Looking at how Priyanka has handled the character of Roma, you know why the cops are unable to track down a criminal like Don over the years. She plays it like a rookie college dropout rather than the chief investigating officer that she is supposed to be. Boman Irani and Om Puri, despite being bundles of talents, are made to play out caricatures. Kunal is just about ok , whereas Lara Dutta manages to impress in the little scenes that she gets to chew on. Sadly, the writers were unable to find a fitting slot for her in the script.
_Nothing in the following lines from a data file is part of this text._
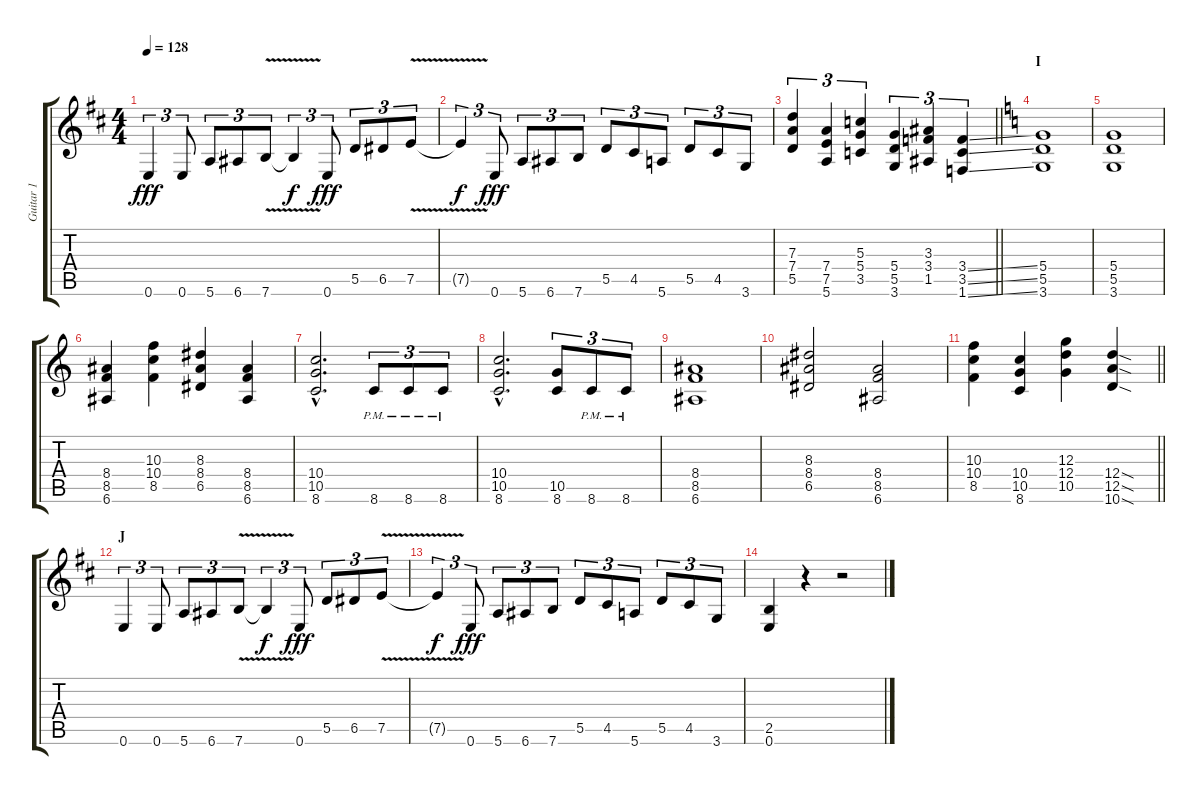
\track ("Guitar 1" "Guitar 1") {instrument distortionguitar}
\staff {score tabs}
\tuning (E4 B3 G3 D3 A2 E2) {hide}
\ts (4 4)
\tempo 128
\clef g2
\ks d
0.6.4{tu (3 2) dy fff} 0.6.8{tu (3 2)} 5.6.8{tu (3 2)} 6.6.8{tu (3 2)} 7.6{v}.8{tu (3 2)} 7.6{t}.4{tu (3 2) dy f} 0.6.8{tu (3 2) dy fff} 5.5.8{tu (3 2)} 6.5.8{tu (3 2)} 7.5{v}.8{tu (3 2)} |
7.5{t}.4{tu (3 2) dy f} 0.6.8{tu (3 2) dy fff} 5.6.8{tu (3 2)} 6.6.8{tu (3 2)} 7.6.8{tu (3 2)} 5.5.8{tu (3 2)} 4.5.8{tu (3 2)} 5.6.8{tu (3 2)} 5.5.8{tu (3 2)} 4.5.8{tu (3 2)} 3.6.8{tu (3 2)} |
\barLineRight lightlight
(7.3 7.4 5.5).4{tu (3 2)} (7.4 7.5 5.6).4{tu (3 2)} (5.3 5.4 3.5).4{tu (3 2)} (5.4 5.5 3.6).4{tu (3 2)} (3.3 3.4 1.5).4{tu (3 2)} (3.4{ss} 3.5{ss} 1.6{ss}).4{tu (3 2)} |
\section ("" "I")
\ks c
(5.4 5.5 3.6).1 |
(5.4 5.5 3.6).1 |
(8.4 8.5 6.6).4 (10.3 10.4 8.5).4 (8.3 8.4 6.5).4 (8.4 8.5 6.6).4 |
(10.4{hac} 10.5{hac} 8.6{hac}).2{d} 8.6{pm}.8{tu (3 2)} 8.6{pm}.8{tu (3 2)} 8.6{pm}.8{tu (3 2)} |
(10.4{hac} 10.5{hac} 8.6{hac}).2{d} (10.5 8.6).8{tu (3 2)} 8.6{pm}.8{tu (3 2)} 8.6{pm}.8{tu (3 2)} |
(8.4 8.5 6.6).1 |
(8.3 8.4 6.5).2 (8.4 8.5 6.6).2 |
\barLineRight lightlight
(10.3 10.4 8.5).4 (10.4 10.5 8.6).4 (12.3 12.4 10.5).4 (12.4{sod} 12.5{sod} 10.6{sod}).4 |
\section ("" "J")
\ks d
0.6.4{tu (3 2)} 0.6.8{tu (3 2)} 5.6.8{tu (3 2)} 6.6.8{tu (3 2)} 7.6{v}.8{tu (3 2)} 7.6{t}.4{tu (3 2) dy f} 0.6.8{tu (3 2) dy fff} 5.5.8{tu (3 2)} 6.5.8{tu (3 2)} 7.5{v}.8{tu (3 2)} |
7.5{t}.4{tu (3 2) dy f} 0.6.8{tu (3 2) dy fff} 5.6.8{tu (3 2)} 6.6.8{tu (3 2)} 7.6.8{tu (3 2)} 5.5.8{tu (3 2)} 4.5.8{tu (3 2)} 5.6.8{tu (3 2)} 5.5.8{tu (3 2)} 4.5.8{tu (3 2)} 3.6.8{tu (3 2)} |
(2.5 0.6).4 r.4 r.2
Farhan Akhtar is undoubtedly a fine director if you go by his works in his debut Dil Chahta Hai and his follow up Lakshya. However he seems wanting when it comes to the action genre and it clearly is highlighted in the Don original and in this sequel too. Focusing on a slick treatment, the film lacks any emotional core, and ends up a hollow but impressive looking assignment. With the entire Germany at his disposal, cinematography from Jason West (Rock on) is noteworthy, gloss and gleam intact. And as for action sequences, effort has been made to make them stand out from the rest of them. It is a different matter though that there is a mechanical feel to the way it is staged out. The music does not have much of a role to play, and thankfully, the narration does not stop for songs.
Don 2, ultimately, is a disappointment because despite the workings of a top notch action thriller, the script fails to live it up. Moreover, it is unfortunate to see a director like Farhan Akhtar settling in for a safe way out. Though I would not go to the extent of saying Don’t to Don 2, it is advisable to keep your expectations low – pretty low!